How Long Will My Dog Live?

Many people are concerned with how long their dog is expected to live. Some people guess by thinking of their age in dog years. It’s important to know that the actual life expectancy is based on a variety of things that many people are not aware of.

Some of these factors include the dog’s breed, size, and environment. There are other things that make a difference in how long your dog will live as well. The diet you feed him and whether or not there are any health problems plays a role as well.

Certain breeds like Chihuahua dogs are expected to live between fifteen and sixteen years. Dogs that are a bit larger like Border Collies are only expected to life between ten and thirteen years. As you look at dogs that are even larger like the Great Dane they are only expected to live between seven and eight years.

If you’re confused about how long your dog is expected to live you might want to use an online breed calculator. These give surprisingly accurate results based on the size and breed of dog.

If you still want to calculate your dog’s age in dog years you might know that popular theory has that one human year is the same as seven dog years. As you’ve probably guessed, this is not an accurate calculation because different dogs age at different speeds. The calculation comes in because when a dog is one year old they are considered to be full grown and at their peak mental and physical condition.

In fact, only 8% of dogs live past fifteen years and 16% of them die because of things like heart disease and cancer. This is a significant difference from the way humans carry out their lives, as many humans can live with incurable diseases due to advanced medical care. Some consider this to be one major reason you can’t expect to compare dog years and human years.

As long as your dog doesn’t get any diseases you might not even see the effects of aging in your dog for quite some time. When you do start to notice it you’ll likely see a decrease in activity levels. Your furry friend might also sleep longer than ever before.

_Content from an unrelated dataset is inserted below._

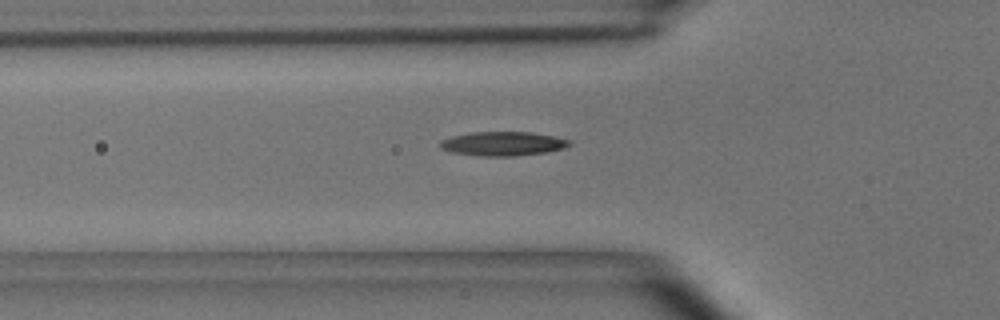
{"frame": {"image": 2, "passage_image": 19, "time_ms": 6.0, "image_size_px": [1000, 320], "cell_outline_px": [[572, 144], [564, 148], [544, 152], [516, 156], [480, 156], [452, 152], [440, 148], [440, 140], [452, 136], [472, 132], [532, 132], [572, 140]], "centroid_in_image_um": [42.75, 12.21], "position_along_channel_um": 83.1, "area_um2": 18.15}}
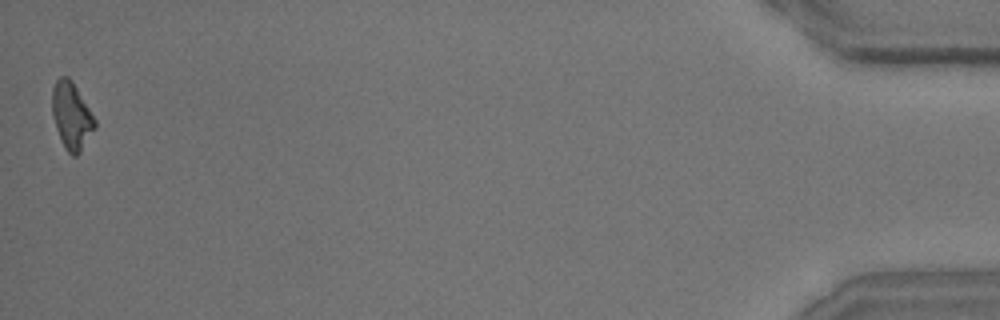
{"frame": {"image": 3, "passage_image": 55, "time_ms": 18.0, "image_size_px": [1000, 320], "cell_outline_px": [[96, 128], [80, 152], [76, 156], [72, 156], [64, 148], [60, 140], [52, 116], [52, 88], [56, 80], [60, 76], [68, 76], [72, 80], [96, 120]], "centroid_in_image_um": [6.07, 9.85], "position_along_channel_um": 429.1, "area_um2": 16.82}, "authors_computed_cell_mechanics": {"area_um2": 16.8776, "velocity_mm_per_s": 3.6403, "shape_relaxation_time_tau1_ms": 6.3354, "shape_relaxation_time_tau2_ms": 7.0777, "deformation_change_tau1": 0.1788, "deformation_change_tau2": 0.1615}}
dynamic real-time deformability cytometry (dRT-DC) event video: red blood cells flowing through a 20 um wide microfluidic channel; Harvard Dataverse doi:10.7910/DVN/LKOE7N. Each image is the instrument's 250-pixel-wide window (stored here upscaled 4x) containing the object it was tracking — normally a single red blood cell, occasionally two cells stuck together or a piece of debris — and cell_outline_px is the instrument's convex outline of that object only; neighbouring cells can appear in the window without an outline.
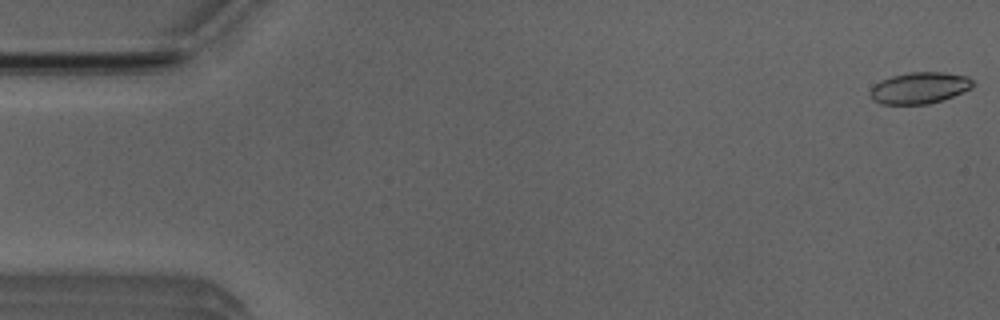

Some dogs also experience a downturn in their skin condition, appetite, and might even lose their teeth. Hearing and vision loss are not uncommon either. These are parallel to the signs of aging that occur in humans as well. While there are some medications for dogs, there are far more for humans that save lives and extend life expectancy.

Even though dogs and humans are quite different they do experience some of the same things when they age. Though you can’t specify the difference in age and expectancy with an exact formula, it is possible to make some educated guesses based on the information that is available.